I, being a victim of the npmapocalypse, feel like I need to weigh in on the whole debacle. The community seems to be honing in on the idea that micropackages and microdependencies are generally a bad thing. I disagree on principal with this sentiment but at the same time, think we’ve gone a little off the deep end.
I, myself, would probably not write a one-function package or take a direct dependency on one. But, I also wouldn’t write a leftpad function myself if I didn’t have to. In my case I would probably just use lodash. I think packages, generally, should do one thing and one thing well. I just disagree on the scope of what that one thing is. Is the one thing string manipulation? Or is it specifically padding a string?
But anyway, I don’t want to talk about that. I think that side of the argument has been way overblown. I want to address what I think is the real problem — that someone was allowed to “unpublish” a package that is apparently heavily depended upon. I don’t really have anything to say about his reasoning for doing this. That is fine if he wants to protest because he feels like he was wronged. My beef is with npm who allows such a fiasco to occur in the first place.

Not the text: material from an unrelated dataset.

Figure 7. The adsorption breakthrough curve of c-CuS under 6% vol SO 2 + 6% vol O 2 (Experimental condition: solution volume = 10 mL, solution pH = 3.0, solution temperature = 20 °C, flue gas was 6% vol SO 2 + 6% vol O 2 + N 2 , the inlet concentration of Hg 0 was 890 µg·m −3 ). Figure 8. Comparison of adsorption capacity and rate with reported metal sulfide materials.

Unbeknownst to me, apparently npm has an
unpublish command. Forgive me for not knowing that as I assumed when I started using npm that it worked like all other package managers do. If I take a dependency on a specific version of a package, I expect my package manager to pull down the same bits everytime I ask for that version. This, to me, is the basic function of what a package manager does. It manages my packages for me. In order for a package manager to provide that service, a published package version needs to be immutable.
In the documentation for
unpublish, it even explicitly says:
It is generally considered bad behavior to remove versions of a library that others are depending on!

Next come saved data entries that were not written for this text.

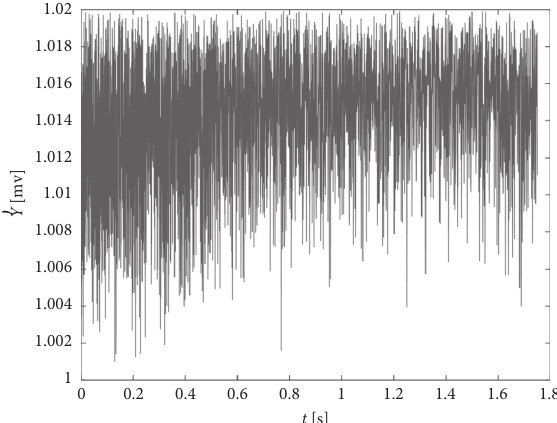
Figure 14: Modulated phases t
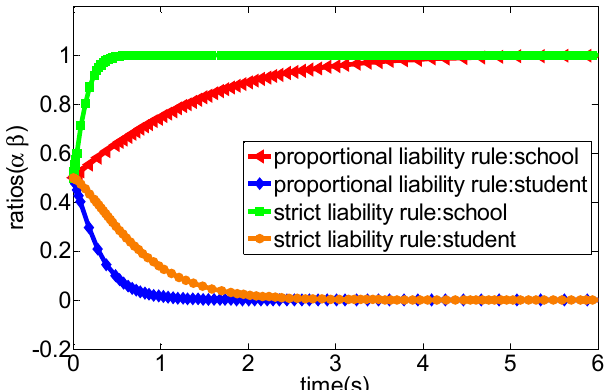
Figure 6. The evolution process of the system game strategy under the condition of low prevention cost from school and high accident loss (case 5).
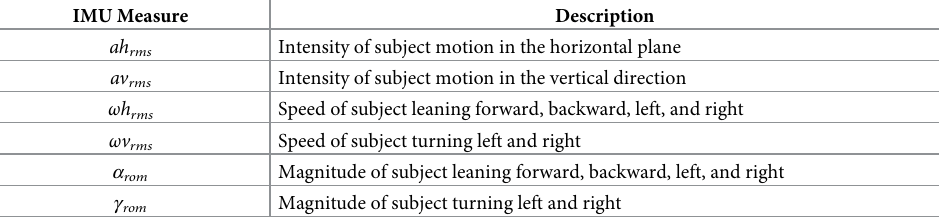
Motion measures capture the full six degree-of-freedom motion of each subject in terms of motion intensity, speed, and magnitude during the Potential Threat, Startle, and Response Modulation temporal threat phases. They include root-mean-squared (rms) translational acceleration in the horizontal plane ( ah ) and vertical direction ( av ), rms rms rms angular velocity in the horizontal plane ( ωh rms ) and vertical direction ( ωv rms ), range of torso tilt motion (rom) relative to the vertical direction ( α ), and range of subject yaw angle ( γ rom rom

It is beyond me why it is so ridiculously easy for one disgruntled developer to break the internet.
The word publish comes from back in the day, when publishers (like as in books), you know, actually published things:
prepare and issue (a book, journal, piece of music, or other work) for public sale.
You’ll notice that there is not a dictionary definition for the word unpublish because it doesn’t make any damn sense. As most of us internet denizens know, when something is put out on the internet, it is out there. It can’t be taken back as much as you may want it to. Someone has a copy of it somewhere.
I get that npm wants developers to have control over their code. Control to giveth and to taketh away. But that last bit of control is imaginary. As evidenced by how quickly the original package was replaced by the exact same package (but a different developer), the code is out there for good. Just removing it from npm doesn’t change that. It just breaks everyone’s builds.
Allowing unpublishing so that “developers have control” seems to me to be the same broken logic that would make someone think if they accidentally published security credentials, “unpublishing” is going to save them (the other reason this feature supposedly exists).
I’m not going to delve into the security issues involved with allowing anyone to pick up and take over a package name that has been “unpublished.” I’ll leave it as an exercise for the reader to imagine all the horrible things that could happen if someone took over an unpublished package and published a patch version bump with whatever code they wanted.
I really don’t have a choice. I really do think npm has done great things for client side development and I generally trust that the people of npm are Good People™ trying to do the Right Thing™. I just think they are somewhat misguided, fighting fervently for a feature that I think will lead to their downfall.
The official response is kind of vague on what they are going to do to address this. I just hope they come to their senses and realize that Unpublish needs to die. The package feed should be immutable.